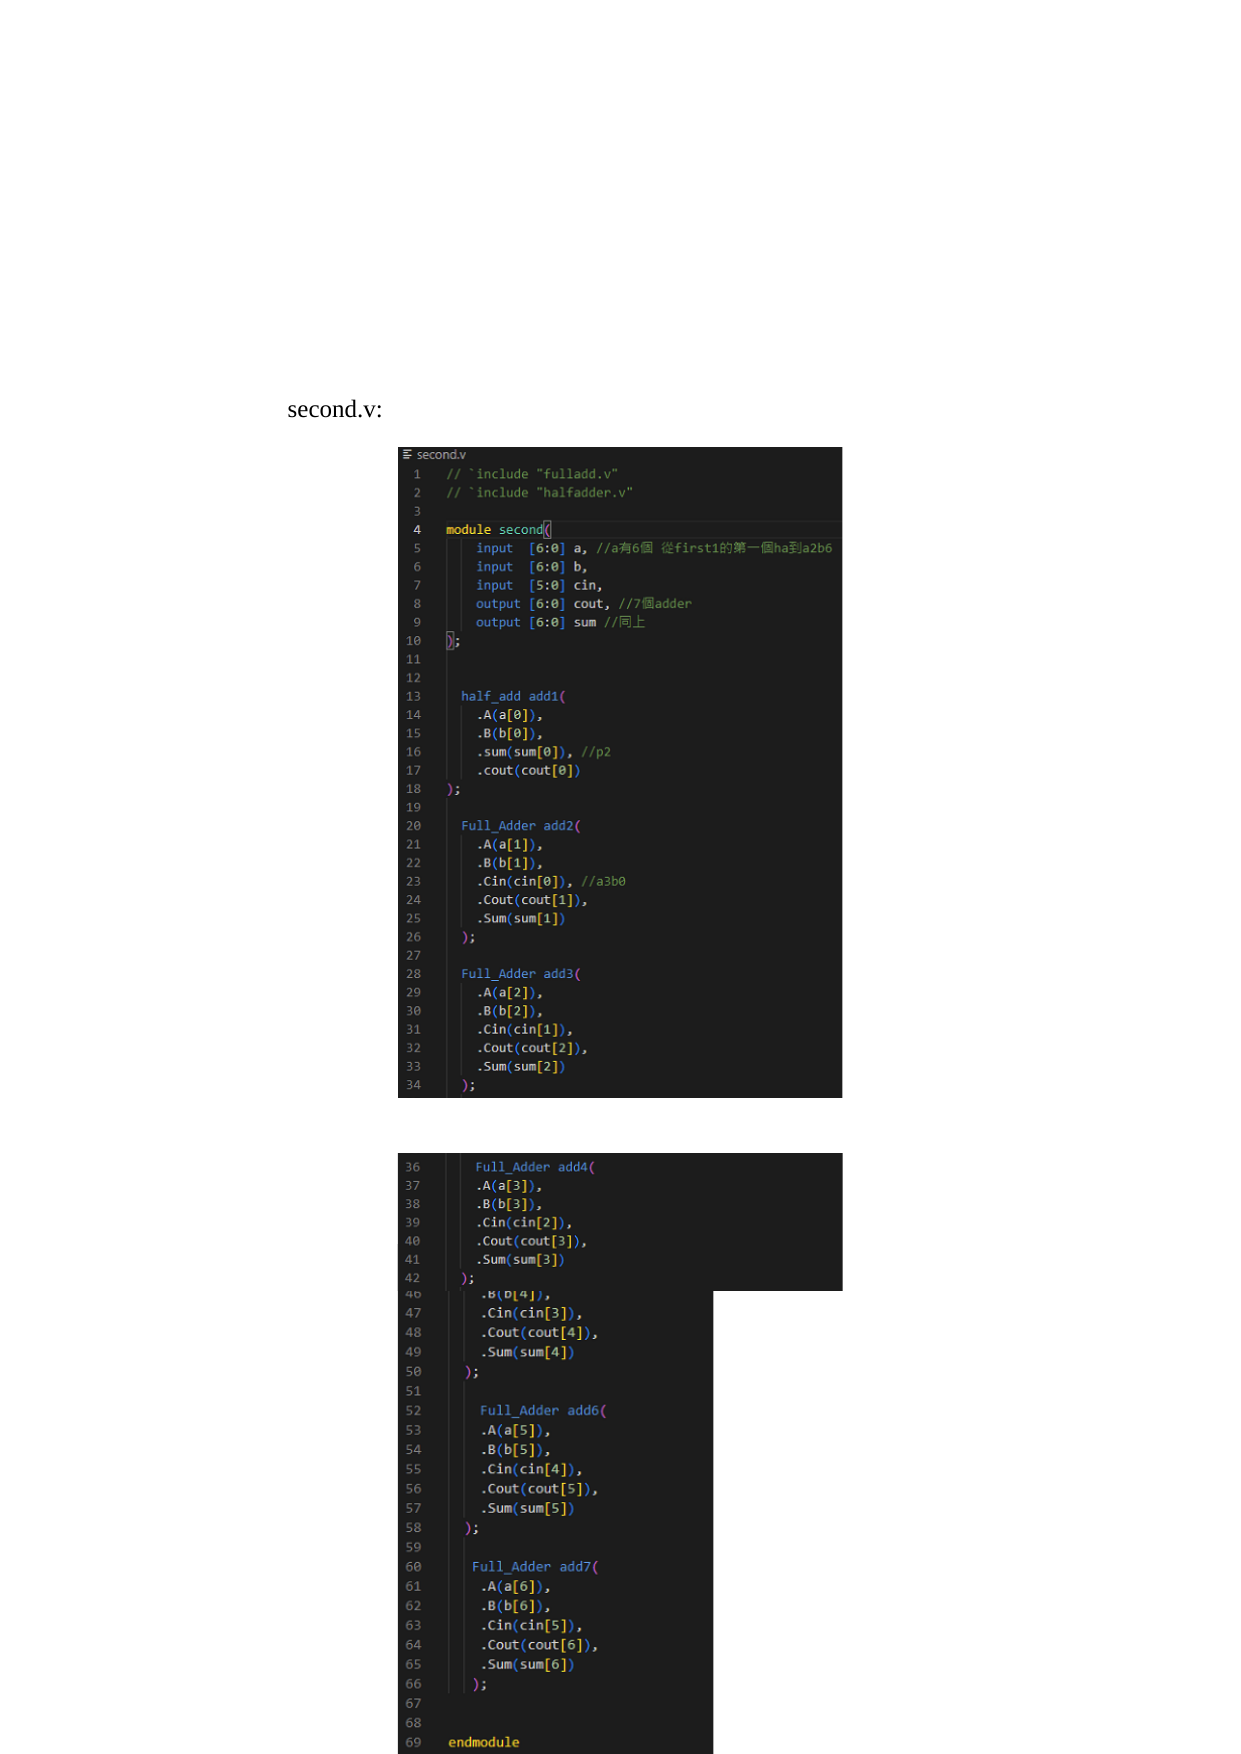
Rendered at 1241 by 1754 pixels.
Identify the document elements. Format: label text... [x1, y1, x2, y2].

picture [397, 1153, 843, 1754]
text second.v: [187, 389, 1053, 427]
picture [398, 447, 843, 1098]
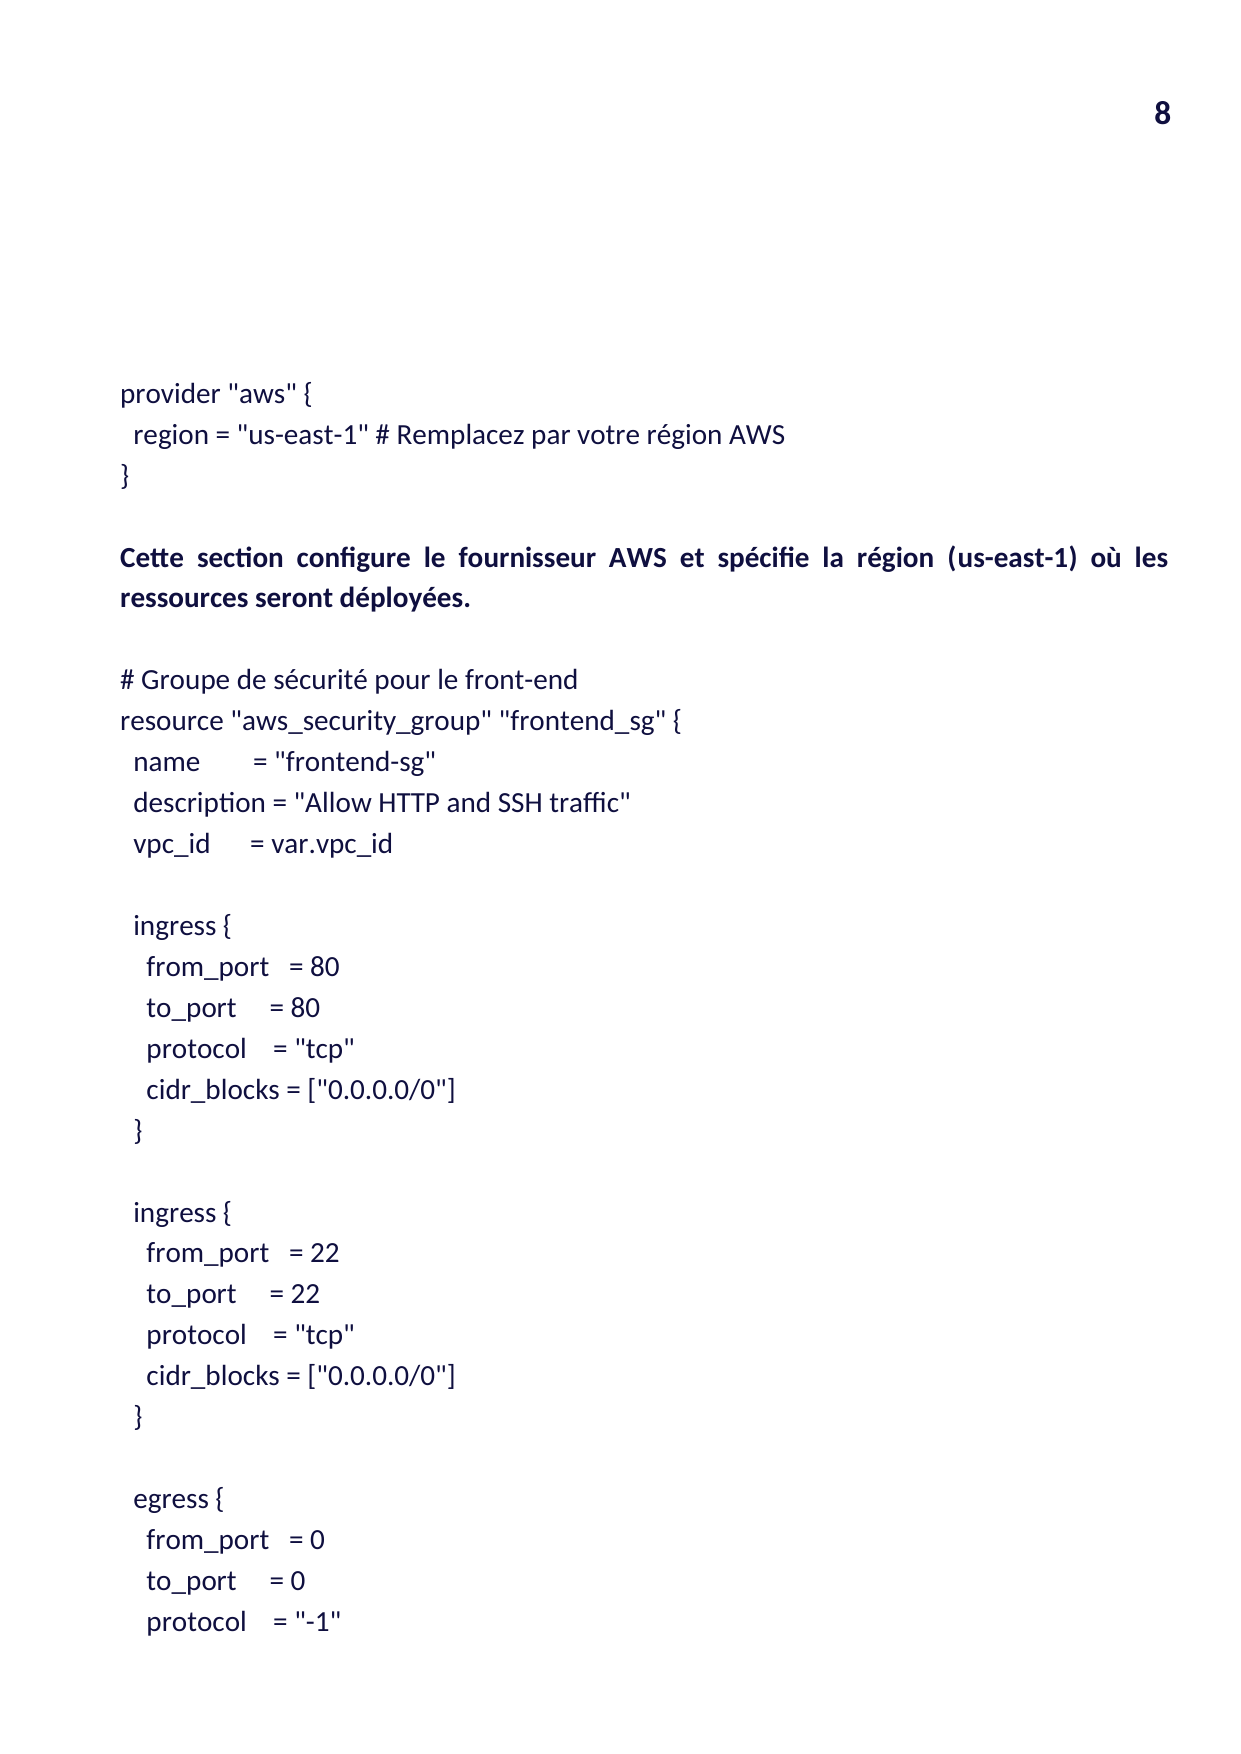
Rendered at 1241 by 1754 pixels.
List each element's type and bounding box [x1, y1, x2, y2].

table_header [120, 334, 1168, 1644]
::::::::
§ What is expected
Pictures are not part of the copy; transcribe the rest of the data verbatim.

§ Expected output
Rendered at 1241 by 1754 pixels.
Identify the document elements. Format: label text... [x1, y1, x2, y2].

picture [397, 1153, 843, 1754]
text second.v: [187, 389, 1053, 427]
picture [398, 447, 843, 1098]
Rendered at 1241 by 1754 pixels.
List each element's type and bounding box [x1, y1, x2, y2].

table_header [120, 334, 1168, 1644]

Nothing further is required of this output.